**Problem to solve:** Which lines should be repeated? Exactly the one containing "an Editorial Epilogue</u></a></li>" and every line after it through the end of the entries below.

(Dataset records)
....................

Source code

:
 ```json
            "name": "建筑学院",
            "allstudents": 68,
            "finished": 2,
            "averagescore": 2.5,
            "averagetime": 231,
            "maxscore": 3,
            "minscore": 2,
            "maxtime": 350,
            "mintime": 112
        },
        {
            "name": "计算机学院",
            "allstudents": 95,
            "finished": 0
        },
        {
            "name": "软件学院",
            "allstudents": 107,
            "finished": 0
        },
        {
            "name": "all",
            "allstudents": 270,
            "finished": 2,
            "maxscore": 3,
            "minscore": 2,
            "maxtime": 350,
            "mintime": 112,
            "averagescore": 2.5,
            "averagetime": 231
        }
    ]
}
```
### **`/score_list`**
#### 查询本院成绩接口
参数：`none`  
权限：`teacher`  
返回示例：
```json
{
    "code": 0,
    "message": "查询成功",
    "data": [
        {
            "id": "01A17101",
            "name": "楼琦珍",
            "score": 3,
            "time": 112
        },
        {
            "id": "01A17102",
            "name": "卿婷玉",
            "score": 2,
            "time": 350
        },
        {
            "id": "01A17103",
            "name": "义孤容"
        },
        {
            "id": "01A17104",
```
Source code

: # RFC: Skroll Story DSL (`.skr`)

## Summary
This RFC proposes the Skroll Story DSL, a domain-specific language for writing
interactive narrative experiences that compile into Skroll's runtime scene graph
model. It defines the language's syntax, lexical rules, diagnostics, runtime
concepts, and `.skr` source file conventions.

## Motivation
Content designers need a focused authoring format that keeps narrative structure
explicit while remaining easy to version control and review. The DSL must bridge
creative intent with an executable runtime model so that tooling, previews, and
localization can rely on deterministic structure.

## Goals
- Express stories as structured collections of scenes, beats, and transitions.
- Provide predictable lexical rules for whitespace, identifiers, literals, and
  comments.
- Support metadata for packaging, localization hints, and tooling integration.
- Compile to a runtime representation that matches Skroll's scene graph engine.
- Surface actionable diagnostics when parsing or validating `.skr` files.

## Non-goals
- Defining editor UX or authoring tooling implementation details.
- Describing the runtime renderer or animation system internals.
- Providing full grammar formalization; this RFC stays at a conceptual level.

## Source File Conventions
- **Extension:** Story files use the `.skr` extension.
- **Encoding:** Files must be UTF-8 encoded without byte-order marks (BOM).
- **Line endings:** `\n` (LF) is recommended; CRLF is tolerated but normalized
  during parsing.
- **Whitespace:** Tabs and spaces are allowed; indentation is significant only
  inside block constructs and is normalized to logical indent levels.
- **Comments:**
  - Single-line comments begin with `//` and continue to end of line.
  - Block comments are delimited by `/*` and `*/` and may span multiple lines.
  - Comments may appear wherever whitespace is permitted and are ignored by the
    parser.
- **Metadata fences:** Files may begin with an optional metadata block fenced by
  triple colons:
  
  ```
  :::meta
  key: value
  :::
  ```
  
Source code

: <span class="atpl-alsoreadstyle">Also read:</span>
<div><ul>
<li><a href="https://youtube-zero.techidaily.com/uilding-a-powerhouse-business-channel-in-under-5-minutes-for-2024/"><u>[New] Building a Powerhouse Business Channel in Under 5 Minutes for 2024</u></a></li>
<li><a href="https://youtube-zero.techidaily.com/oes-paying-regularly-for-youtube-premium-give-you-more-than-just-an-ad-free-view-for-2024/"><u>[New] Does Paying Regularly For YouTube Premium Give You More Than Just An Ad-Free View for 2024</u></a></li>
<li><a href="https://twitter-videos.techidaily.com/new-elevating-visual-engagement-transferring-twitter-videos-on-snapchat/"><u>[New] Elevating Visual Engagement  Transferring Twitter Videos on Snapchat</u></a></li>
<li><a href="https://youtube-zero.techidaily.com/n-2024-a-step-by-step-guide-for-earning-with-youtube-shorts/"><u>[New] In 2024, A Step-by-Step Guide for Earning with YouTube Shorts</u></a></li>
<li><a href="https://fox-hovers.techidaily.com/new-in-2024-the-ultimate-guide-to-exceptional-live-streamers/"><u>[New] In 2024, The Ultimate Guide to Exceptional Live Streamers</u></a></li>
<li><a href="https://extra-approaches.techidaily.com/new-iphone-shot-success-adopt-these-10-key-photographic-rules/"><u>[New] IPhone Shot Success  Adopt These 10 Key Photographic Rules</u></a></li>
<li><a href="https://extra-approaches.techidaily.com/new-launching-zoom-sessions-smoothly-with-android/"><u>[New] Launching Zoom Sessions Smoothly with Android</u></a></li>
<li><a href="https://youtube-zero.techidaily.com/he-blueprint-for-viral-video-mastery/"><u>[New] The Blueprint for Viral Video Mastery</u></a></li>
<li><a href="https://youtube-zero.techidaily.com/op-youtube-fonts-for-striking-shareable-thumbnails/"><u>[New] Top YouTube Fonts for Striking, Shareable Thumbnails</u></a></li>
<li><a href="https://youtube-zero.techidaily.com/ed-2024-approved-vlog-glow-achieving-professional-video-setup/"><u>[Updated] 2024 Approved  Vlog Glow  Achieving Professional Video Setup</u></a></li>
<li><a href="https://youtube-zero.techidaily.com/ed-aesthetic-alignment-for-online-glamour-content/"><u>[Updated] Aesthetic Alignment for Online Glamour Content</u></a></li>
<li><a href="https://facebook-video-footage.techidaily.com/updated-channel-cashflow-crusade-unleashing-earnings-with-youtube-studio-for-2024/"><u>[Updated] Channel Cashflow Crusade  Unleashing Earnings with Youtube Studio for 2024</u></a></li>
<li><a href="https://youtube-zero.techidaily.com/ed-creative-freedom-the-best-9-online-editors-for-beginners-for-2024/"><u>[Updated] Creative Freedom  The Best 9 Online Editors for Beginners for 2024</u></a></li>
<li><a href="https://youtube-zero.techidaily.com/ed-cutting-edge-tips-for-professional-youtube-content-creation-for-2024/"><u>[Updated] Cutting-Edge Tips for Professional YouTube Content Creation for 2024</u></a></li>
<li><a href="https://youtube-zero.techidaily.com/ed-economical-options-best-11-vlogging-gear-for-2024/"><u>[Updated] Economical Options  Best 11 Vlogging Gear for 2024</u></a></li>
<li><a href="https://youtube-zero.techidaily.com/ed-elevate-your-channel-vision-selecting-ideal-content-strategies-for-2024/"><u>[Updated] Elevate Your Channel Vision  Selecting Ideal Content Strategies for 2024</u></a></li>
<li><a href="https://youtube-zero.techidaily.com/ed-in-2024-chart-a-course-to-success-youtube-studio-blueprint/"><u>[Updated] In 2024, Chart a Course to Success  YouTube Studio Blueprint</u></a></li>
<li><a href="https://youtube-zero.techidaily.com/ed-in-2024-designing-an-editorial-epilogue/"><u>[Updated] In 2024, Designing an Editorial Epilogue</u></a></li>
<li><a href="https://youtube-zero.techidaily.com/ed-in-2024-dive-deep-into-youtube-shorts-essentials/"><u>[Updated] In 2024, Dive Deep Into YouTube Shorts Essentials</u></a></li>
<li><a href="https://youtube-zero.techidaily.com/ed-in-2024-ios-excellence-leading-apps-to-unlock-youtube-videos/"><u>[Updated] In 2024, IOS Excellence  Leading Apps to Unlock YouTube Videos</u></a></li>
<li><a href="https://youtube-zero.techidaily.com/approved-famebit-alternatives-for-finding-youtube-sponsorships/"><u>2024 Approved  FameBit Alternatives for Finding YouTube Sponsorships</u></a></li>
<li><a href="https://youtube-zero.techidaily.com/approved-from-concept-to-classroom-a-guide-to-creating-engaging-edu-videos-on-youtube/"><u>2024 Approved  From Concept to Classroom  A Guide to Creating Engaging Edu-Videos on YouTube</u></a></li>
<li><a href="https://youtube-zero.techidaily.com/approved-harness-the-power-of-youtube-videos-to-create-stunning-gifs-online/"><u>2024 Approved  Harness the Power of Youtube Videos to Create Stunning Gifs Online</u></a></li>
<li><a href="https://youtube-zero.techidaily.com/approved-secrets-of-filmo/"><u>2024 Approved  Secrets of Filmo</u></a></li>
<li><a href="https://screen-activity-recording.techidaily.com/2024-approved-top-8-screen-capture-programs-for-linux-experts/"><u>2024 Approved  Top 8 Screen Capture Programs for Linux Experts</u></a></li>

....................

**Exercise response:**
<li><a href="https://youtube-zero.techidaily.com/ed-in-2024-designing-an-editorial-epilogue/"><u>[Updated] In 2024, Designing an Editorial Epilogue</u></a></li>
<li><a href="https://youtube-zero.techidaily.com/ed-in-2024-dive-deep-into-youtube-shorts-essentials/"><u>[Updated] In 2024, Dive Deep Into YouTube Shorts Essentials</u></a></li>
<li><a href="https://youtube-zero.techidaily.com/ed-in-2024-ios-excellence-leading-apps-to-unlock-youtube-videos/"><u>[Updated] In 2024, IOS Excellence  Leading Apps to Unlock YouTube Videos</u></a></li>
<li><a href="https://youtube-zero.techidaily.com/approved-famebit-alternatives-for-finding-youtube-sponsorships/"><u>2024 Approved  FameBit Alternatives for Finding YouTube Sponsorships</u></a></li>
<li><a href="https://youtube-zero.techidaily.com/approved-from-concept-to-classroom-a-guide-to-creating-engaging-edu-videos-on-youtube/"><u>2024 Approved  From Concept to Classroom  A Guide to Creating Engaging Edu-Videos on YouTube</u></a></li>
<li><a href="https://youtube-zero.techidaily.com/approved-harness-the-power-of-youtube-videos-to-create-stunning-gifs-online/"><u>2024 Approved  Harness the Power of Youtube Videos to Create Stunning Gifs Online</u></a></li>
<li><a href="https://youtube-zero.techidaily.com/approved-secrets-of-filmo/"><u>2024 Approved  Secrets of Filmo</u></a></li>
<li><a href="https://screen-activity-recording.techidaily.com/2024-approved-top-8-screen-capture-programs-for-linux-experts/"><u>2024 Approved  Top 8 Screen Capture Programs for Linux Experts</u></a></li>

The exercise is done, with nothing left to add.